==== Text to read
Hiking Tierra del Fuego National Park
We started the day with our complimentary buffet breakfast, which I will politely say was not the greatest, despite the variety of choices…ham, cheese, bacon, eggs, cereal, and lots of pastries. Somehow I ended up with lemon milk in my frosted flakes, and we were served our coffee after we finished breakfast, but that’s ok. We weren’t hoping for a culinary delight. Just something to fill our stomachs before we ventured to the national park.
While I had been practicing my Spanish upon arrival in Argentina, trying to figure out how take a taxi from the hotel to town where you find a bus at a certain intersection that takes you the southern most National Park in World in Spanish was going to be a little much if I misinterpreted anything, so I resorted to English at the hotel reception. It’s a good thing…there were lots of tour company buses that transported hikers to Tierra del Fuego National Park from a parking lot by a gas station. Originally, I thought we were trying to get public transportation!
For $100 pesos we boarded the van, left Ushuaia city limits, and bounced along the dirt road to the entry of the park where we paid an $85 peso entry fee. The driver took us along with several others who were vacationing in Ushuaia for a week (I’m not sure what they’ll do) to Bahia Ensenada, one of the stops in the park, where we began our 5 mile trek, along the Costera Trail.
It would have been a balmy 65 degrees had the wind not been blowing 25 miles per hour. We found the cover of the trees quickly! The path weaved in and out of the Lenga woods, along the breezy shores and through peat bogs. The ground was spotted with flowering orchids, and the views of Chile’s southern snowcapped Andes were extraordinary.
========
==== Entries provided
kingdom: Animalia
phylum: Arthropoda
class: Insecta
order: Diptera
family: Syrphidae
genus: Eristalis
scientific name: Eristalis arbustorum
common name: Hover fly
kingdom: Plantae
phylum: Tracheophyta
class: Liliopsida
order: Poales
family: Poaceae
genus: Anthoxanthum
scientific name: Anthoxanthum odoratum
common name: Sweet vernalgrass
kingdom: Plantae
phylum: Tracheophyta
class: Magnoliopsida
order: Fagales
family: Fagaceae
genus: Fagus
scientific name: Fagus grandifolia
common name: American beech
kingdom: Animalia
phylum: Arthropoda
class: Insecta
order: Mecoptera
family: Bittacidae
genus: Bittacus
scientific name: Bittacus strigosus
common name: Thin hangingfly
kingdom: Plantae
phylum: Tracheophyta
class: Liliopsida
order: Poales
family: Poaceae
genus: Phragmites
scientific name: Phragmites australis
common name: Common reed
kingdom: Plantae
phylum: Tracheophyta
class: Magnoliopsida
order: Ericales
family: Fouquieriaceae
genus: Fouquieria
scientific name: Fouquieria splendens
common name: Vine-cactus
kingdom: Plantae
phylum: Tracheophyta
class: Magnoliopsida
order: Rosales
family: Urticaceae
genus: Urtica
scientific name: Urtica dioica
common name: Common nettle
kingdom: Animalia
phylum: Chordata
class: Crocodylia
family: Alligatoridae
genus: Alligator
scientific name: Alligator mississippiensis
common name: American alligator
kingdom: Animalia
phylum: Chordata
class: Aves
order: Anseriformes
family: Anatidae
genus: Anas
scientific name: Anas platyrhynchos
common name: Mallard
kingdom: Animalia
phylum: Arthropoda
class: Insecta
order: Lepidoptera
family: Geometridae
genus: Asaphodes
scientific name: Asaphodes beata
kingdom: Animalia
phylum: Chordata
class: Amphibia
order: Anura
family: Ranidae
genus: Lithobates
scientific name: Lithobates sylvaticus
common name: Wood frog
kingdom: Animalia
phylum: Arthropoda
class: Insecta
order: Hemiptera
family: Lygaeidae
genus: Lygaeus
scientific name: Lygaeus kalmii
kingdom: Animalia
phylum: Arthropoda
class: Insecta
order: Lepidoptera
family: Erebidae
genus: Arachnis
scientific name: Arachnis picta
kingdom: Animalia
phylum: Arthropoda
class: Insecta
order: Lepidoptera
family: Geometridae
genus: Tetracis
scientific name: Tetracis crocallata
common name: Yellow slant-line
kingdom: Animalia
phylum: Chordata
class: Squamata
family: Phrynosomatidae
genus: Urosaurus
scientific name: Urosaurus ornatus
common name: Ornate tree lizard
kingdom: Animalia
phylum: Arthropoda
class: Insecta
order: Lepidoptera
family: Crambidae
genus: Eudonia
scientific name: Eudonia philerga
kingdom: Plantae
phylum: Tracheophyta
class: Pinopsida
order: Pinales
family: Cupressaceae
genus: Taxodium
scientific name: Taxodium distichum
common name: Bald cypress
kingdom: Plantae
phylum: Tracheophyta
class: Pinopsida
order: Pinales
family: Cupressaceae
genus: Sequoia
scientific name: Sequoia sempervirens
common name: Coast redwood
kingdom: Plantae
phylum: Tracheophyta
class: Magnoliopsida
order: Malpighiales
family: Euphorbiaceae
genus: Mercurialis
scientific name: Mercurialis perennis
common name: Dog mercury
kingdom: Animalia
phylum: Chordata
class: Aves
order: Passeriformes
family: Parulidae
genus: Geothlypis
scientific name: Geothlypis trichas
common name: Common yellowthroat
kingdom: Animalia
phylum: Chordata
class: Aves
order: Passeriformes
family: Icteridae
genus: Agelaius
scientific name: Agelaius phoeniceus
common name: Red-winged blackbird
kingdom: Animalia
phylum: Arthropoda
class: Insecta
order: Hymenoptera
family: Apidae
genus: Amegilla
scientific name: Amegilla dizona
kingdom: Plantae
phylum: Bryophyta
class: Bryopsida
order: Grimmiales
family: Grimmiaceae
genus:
========
#### Task instructions:
Copy the account of hiking in Tierra del Fuego National Park from "For $100 pesos" up to and including "Andes were extraordinary.", swapping "trek" for "hike".

#### Full solution:
For $100 pesos we boarded the van, left Ushuaia city limits, and bounced along the dirt road to the entry of the park where we paid an $85 peso entry fee. The driver took us along with several others who were vacationing in Ushuaia for a week (I’m not sure what they’ll do) to Bahia Ensenada, one of the stops in the park, where we began our 5 mile hike, along the Costera Trail.
It would have been a balmy 65 degrees had the wind not been blowing 25 miles per hour. We found the cover of the trees quickly! The path weaved in and out of the Lenga woods, along the breezy shores and through peat bogs. The ground was spotted with flowering orchids, and the views of Chile’s southern snowcapped Andes were extraordinary.